DUBAI - Etihad Airways reported on Thursday a second consecutive annual loss, blaming rising fuel prices, the cost of its ambitious turnaround plan and lost business due to the collapse of Air Berlin and problems at Alitalia.
United Arab Emirates-based Etihad has been overhauling its business since it made a near $2 billion loss in 2016, by replacing its top executive, dropping unprofitable routes and retiring costly aircraft among other measures.
The state-owned carrier, which competes with Emirates among others, said its losses narrowed to $1.52 billion in 2017 as it cut costs by 7.3 percent and its revenue rose by 1.9 percent to $6.1 billion. Passenger numbers, however, were flat at 18.6 million and it filled an average of 78.5 percent of its seats, also little changed from 2016.
Middle East travel demand has slowed in recent years as budgets tightened under pressure of low oil prices.
Oil prices have rebounded sharply this year, potentially boosting corporate demand for air travel but they also mean a rise in fuel costs, one of the single largest operational expenses for airlines.

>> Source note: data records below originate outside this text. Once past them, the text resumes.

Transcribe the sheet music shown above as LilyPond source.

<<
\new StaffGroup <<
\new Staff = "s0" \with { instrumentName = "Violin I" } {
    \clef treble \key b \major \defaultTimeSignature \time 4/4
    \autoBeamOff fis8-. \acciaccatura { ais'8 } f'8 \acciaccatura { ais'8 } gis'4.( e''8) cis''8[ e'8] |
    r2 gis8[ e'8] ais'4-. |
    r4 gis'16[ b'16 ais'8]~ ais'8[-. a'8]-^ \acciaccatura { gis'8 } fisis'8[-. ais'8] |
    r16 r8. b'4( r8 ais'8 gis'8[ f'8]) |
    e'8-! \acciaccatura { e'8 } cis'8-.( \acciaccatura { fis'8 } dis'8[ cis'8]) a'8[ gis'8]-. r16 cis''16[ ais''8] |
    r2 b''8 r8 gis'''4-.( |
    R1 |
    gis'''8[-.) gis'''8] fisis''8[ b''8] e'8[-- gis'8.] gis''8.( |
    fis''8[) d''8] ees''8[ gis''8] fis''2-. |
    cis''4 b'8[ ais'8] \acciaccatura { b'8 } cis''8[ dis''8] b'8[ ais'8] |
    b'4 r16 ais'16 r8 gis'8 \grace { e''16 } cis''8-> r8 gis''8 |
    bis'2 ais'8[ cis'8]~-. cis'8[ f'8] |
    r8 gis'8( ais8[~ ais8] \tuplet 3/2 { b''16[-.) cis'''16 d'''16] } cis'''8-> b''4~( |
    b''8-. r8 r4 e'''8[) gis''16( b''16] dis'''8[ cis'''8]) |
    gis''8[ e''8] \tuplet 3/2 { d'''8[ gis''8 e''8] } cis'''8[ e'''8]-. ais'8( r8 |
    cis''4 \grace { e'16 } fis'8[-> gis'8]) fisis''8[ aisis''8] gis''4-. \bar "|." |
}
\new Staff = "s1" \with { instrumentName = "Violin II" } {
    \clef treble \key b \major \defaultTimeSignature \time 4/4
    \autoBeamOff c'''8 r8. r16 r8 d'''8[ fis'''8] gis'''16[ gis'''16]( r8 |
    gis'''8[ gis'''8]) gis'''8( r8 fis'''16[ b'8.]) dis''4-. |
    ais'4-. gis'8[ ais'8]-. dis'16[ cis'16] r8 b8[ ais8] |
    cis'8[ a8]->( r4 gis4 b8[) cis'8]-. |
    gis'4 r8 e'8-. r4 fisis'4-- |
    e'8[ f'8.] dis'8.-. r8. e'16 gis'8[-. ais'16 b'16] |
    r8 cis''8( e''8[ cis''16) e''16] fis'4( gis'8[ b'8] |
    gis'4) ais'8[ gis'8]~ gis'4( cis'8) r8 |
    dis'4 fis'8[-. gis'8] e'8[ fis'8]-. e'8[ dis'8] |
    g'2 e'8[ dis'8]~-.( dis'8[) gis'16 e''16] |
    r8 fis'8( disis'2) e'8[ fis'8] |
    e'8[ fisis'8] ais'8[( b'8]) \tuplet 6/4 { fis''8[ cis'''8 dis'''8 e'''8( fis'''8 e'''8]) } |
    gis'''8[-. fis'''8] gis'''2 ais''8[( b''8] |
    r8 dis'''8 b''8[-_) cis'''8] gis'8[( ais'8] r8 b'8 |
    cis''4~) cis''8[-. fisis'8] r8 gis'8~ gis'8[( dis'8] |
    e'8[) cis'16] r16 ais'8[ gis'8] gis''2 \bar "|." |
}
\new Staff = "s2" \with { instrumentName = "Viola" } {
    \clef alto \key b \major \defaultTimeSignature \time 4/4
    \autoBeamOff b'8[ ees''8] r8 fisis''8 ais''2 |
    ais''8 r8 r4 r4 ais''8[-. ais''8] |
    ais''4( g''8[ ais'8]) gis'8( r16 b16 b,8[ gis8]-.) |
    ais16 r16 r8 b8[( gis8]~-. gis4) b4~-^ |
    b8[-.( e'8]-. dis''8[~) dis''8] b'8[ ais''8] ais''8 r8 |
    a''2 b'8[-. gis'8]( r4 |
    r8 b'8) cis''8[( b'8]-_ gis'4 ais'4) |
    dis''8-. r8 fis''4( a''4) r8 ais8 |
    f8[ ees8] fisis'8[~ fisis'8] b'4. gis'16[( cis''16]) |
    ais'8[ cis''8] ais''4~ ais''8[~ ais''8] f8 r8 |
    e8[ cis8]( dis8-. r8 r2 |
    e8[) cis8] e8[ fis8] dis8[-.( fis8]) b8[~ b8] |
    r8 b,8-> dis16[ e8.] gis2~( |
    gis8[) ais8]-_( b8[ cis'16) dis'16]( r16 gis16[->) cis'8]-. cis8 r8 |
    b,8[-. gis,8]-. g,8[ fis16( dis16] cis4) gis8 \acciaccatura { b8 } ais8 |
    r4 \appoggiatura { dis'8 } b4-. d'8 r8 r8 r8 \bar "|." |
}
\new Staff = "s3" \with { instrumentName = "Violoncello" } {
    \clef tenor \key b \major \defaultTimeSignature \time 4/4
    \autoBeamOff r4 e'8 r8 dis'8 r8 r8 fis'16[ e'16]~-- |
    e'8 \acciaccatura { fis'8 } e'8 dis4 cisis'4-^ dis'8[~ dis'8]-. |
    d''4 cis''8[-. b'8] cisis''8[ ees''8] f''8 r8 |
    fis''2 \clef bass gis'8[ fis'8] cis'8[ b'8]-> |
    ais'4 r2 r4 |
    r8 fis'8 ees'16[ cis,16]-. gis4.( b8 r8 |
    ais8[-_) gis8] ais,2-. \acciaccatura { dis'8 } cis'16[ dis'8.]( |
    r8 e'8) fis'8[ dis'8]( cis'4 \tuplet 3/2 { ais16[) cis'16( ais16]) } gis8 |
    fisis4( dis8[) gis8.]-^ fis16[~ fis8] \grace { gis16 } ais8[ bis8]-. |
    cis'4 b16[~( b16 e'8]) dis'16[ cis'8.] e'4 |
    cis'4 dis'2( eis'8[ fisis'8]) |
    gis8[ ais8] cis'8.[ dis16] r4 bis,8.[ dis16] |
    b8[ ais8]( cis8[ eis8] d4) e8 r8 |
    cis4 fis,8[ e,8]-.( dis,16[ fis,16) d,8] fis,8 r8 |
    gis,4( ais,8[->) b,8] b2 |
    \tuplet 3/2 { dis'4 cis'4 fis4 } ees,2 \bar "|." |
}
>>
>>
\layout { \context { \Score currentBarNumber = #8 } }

"These are solid first steps in an ongoing journey to transform this business into one that is positioned for financially sustainable growth over the long term," Etihad's Group Chief Executive Tony Douglas said in a statement. He took on the role in January.
His predecessor's strategy of investing in other airlines seemingly collapsed last year when minority-owned Air Berlin and Alitalia filed for insolvency. Etihad currently holds stakes in four other airlines, half as many as it once held.
Etihad's overhaul has included reviewing billions of dollars of aircraft ordered from Airbus and Boeing, but few details of its broader turnaround strategy have been made public. Reuters reported on Wednesday that Etihad was exploring options with Boeing to cancel or defer orders for 777X jets.
Its 2017 annual results only covered the airline's core operations and did not include other related entities under its parent Etihad Aviation Group (EAG). An audited financial statement was not disclosed.
The United Arab Emirates signed an agreement with the United States in May committing Etihad, and Emirates, to financial transparency. Under the agreement, Etihad is to issue regular financial statements after its restructuring is complete, but has not said when that will be.